Material provided
-.-.-

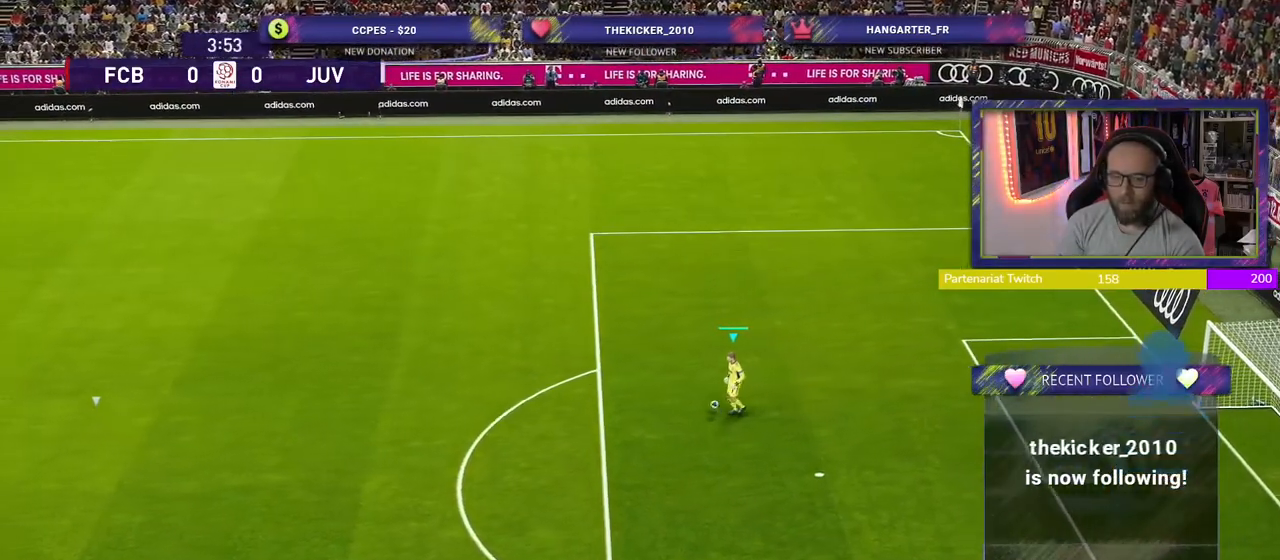
{"buttons": [], "left_stick": "center", "right_stick": "center", "events": []}
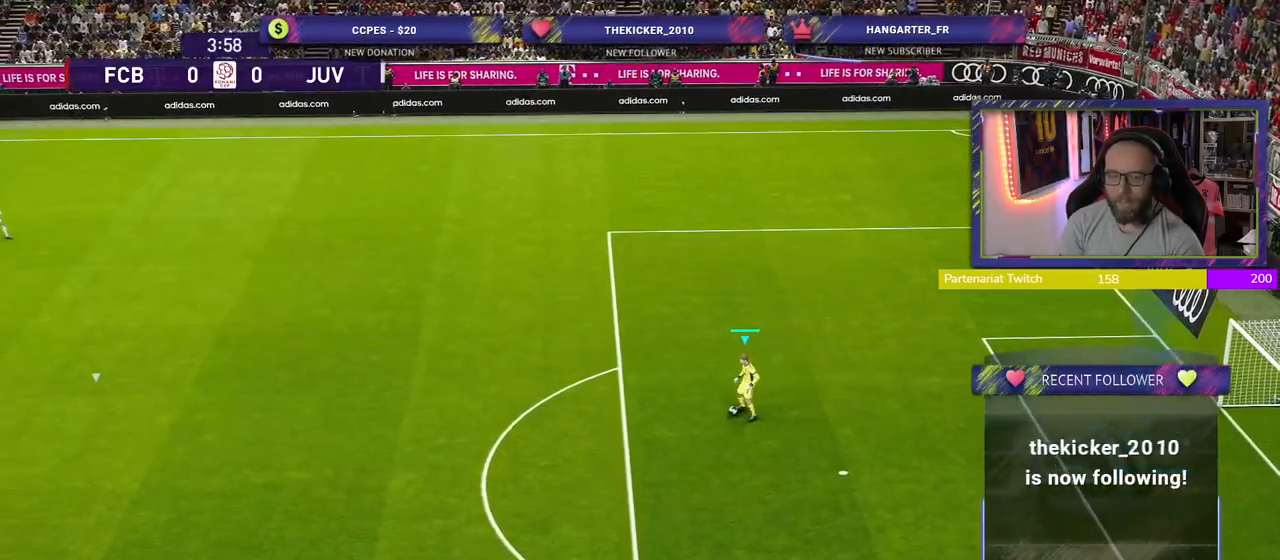
{"buttons": [], "left_stick": "center", "right_stick": "center", "events": []}
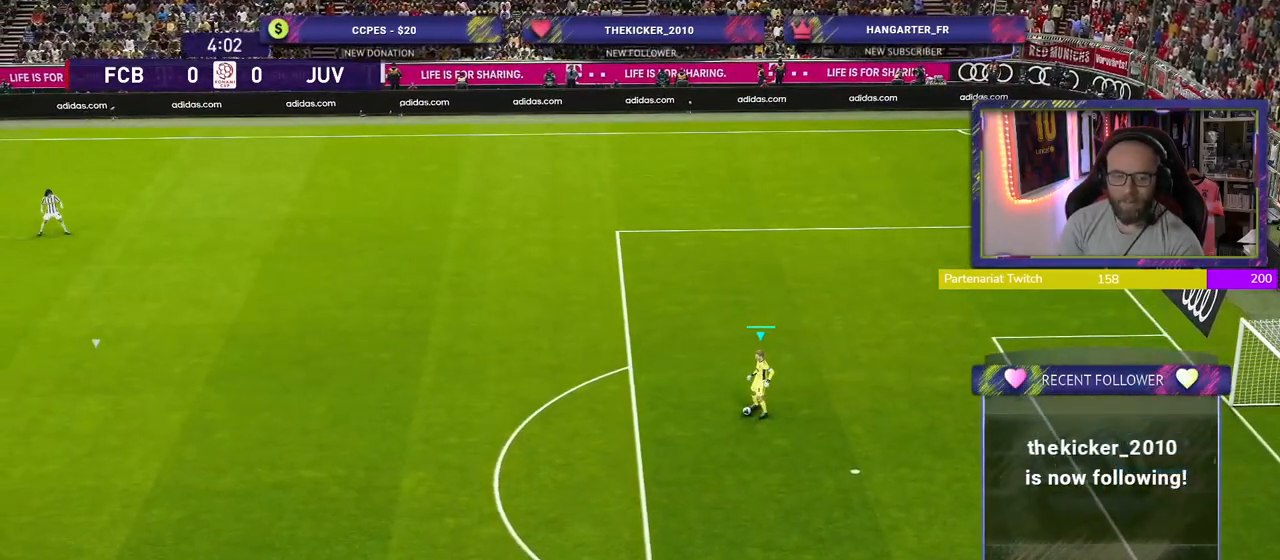
{"buttons": [], "left_stick": "center", "right_stick": "center", "events": []}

-.-.-

Goal of the exercise
Your task is to set down each line above verbatim while excluding the pictures.

Solution to this problem
{"buttons": [], "left_stick": "center", "right_stick": "center", "events": []}
{"buttons": [], "left_stick": "center", "right_stick": "center", "events": []}
{"buttons": [], "left_stick": "center", "right_stick": "center", "events": []}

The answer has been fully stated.